Vous m'aidez. Vous me considérez comme une amie. Vous faites des choses que je ne mérite pas.

Je ne pus terminer ma phrase.

Nick resta silencieux quelques instants et la peur qu'il s'en aille me traversa l'esprit.

— Vous ne me connaissiez pas. Vous ne pouviez pas savoir, hein ? Dans un sens, c'est nouveau pour vous, ça aussi... Les synthétiques, je veux dire. J'ai l'habitude que les gens me considèrent comme une machine. C'est à moi de leur prouver le contraire.

— Mais ça ne vous met pas en colère, parfois ?

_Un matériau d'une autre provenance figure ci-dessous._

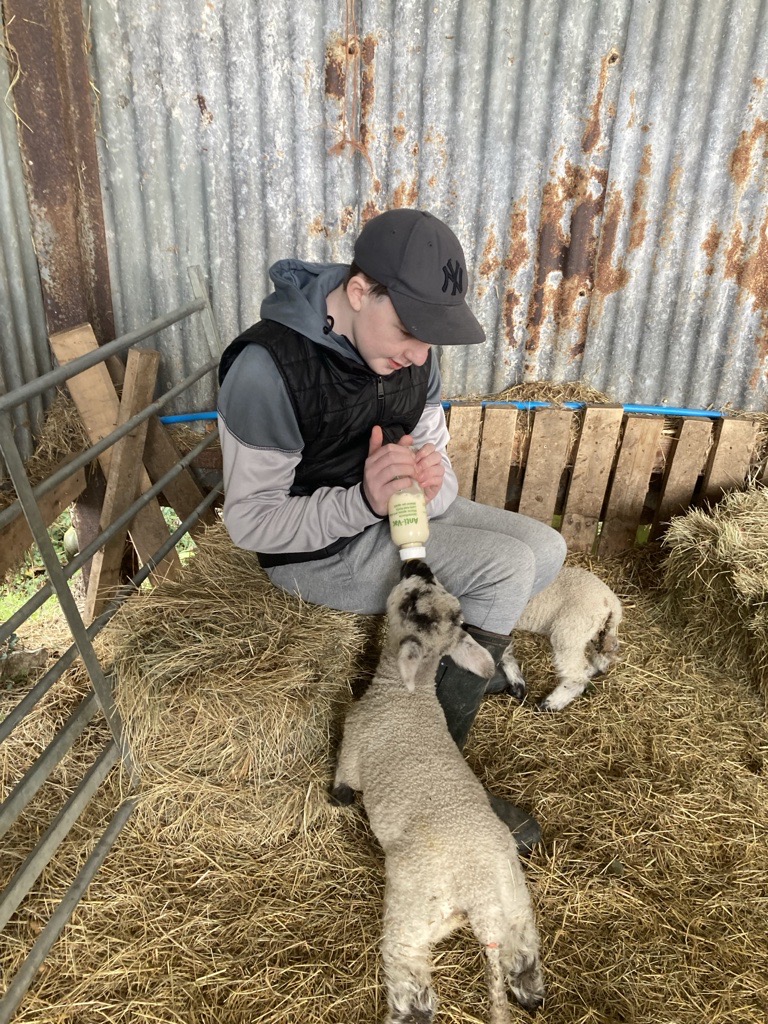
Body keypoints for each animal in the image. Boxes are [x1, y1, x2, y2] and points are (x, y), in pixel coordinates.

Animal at [331, 559, 545, 1024]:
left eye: (413, 603)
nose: (418, 563)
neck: (403, 694)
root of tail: (481, 898)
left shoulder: (352, 746)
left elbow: (342, 782)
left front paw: (335, 798)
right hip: (514, 895)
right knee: (523, 943)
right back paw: (530, 991)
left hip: (413, 915)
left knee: (408, 970)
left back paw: (407, 1013)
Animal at [498, 566, 623, 712]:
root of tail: (613, 603)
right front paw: (517, 682)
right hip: (594, 633)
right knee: (600, 658)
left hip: (570, 631)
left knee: (579, 674)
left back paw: (550, 703)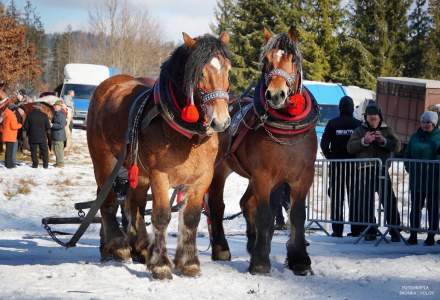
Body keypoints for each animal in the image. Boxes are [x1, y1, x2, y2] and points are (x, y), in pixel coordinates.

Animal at [88, 32, 234, 278]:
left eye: (228, 69)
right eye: (200, 73)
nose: (221, 121)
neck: (188, 137)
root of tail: (109, 84)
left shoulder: (202, 178)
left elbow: (191, 218)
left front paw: (188, 262)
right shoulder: (159, 175)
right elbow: (162, 216)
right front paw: (161, 264)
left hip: (137, 171)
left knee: (133, 204)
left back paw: (139, 247)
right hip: (104, 160)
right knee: (108, 201)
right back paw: (118, 245)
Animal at [208, 27, 318, 276]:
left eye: (292, 60)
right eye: (267, 61)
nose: (275, 94)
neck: (289, 132)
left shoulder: (302, 177)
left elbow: (297, 215)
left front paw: (300, 260)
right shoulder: (264, 175)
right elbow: (266, 214)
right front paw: (260, 262)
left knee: (246, 203)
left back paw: (252, 242)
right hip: (221, 169)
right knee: (218, 206)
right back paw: (221, 249)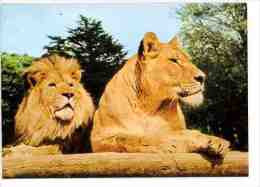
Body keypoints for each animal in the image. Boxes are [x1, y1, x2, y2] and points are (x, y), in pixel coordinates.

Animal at [90, 32, 231, 158]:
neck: (149, 105)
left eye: (189, 60)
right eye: (174, 60)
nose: (202, 77)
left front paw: (216, 142)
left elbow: (190, 133)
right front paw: (166, 144)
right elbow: (130, 138)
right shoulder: (99, 138)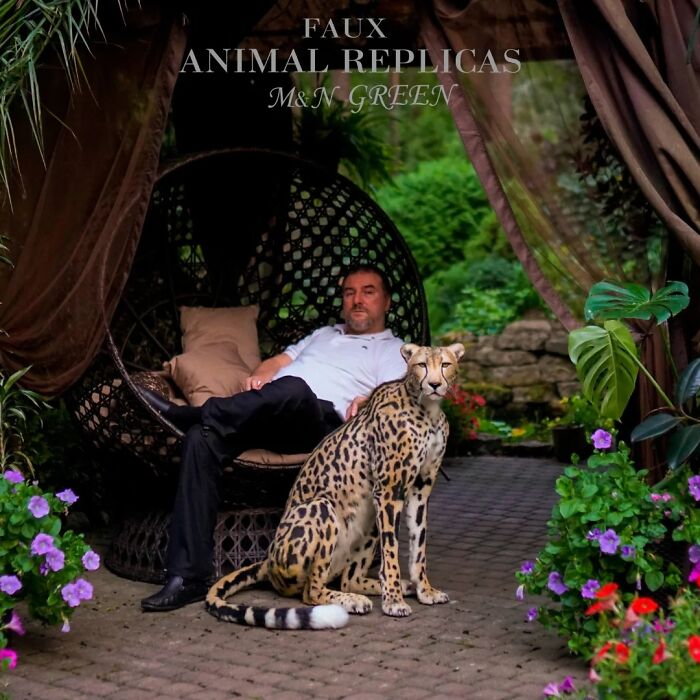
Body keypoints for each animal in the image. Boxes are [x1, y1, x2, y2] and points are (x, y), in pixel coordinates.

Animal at [205, 342, 465, 629]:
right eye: (421, 365)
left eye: (445, 364)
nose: (434, 384)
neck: (428, 411)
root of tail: (268, 559)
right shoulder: (389, 490)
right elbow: (392, 550)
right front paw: (394, 600)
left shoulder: (420, 489)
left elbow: (419, 546)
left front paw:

— Non. Ça n'avance pas à grand-chose, d'être en colère. En faisant ce qui est juste, on récolte ce qui est juste.


Certaines amitiés mettent des années à naître. C'était sûrement le propre de l'avant-guerre ; il est difficile de prendre le temps pour d'autres que soi. Il y a tellement de choses à faire, tellement de jours à voir. Il y a le travail, il y a la famille, il y a la fatigue de la routine, il y a l'envie de se réfugier sous la couette avec un bon livre. On prend des nouvelles, quand on y pense ; certains amis restent, d'autres s'effacent, ils perdent toutes leurs couleurs avec le temps.

Certaines amitiés mettent des années à naître ; d'autres prennent forme en quelques minutes dans une chambre d'hôtel miteuse.

C'était peut-être le propre de la guerre : il n'y a plus rien à faire d'autre que de se faire des amis.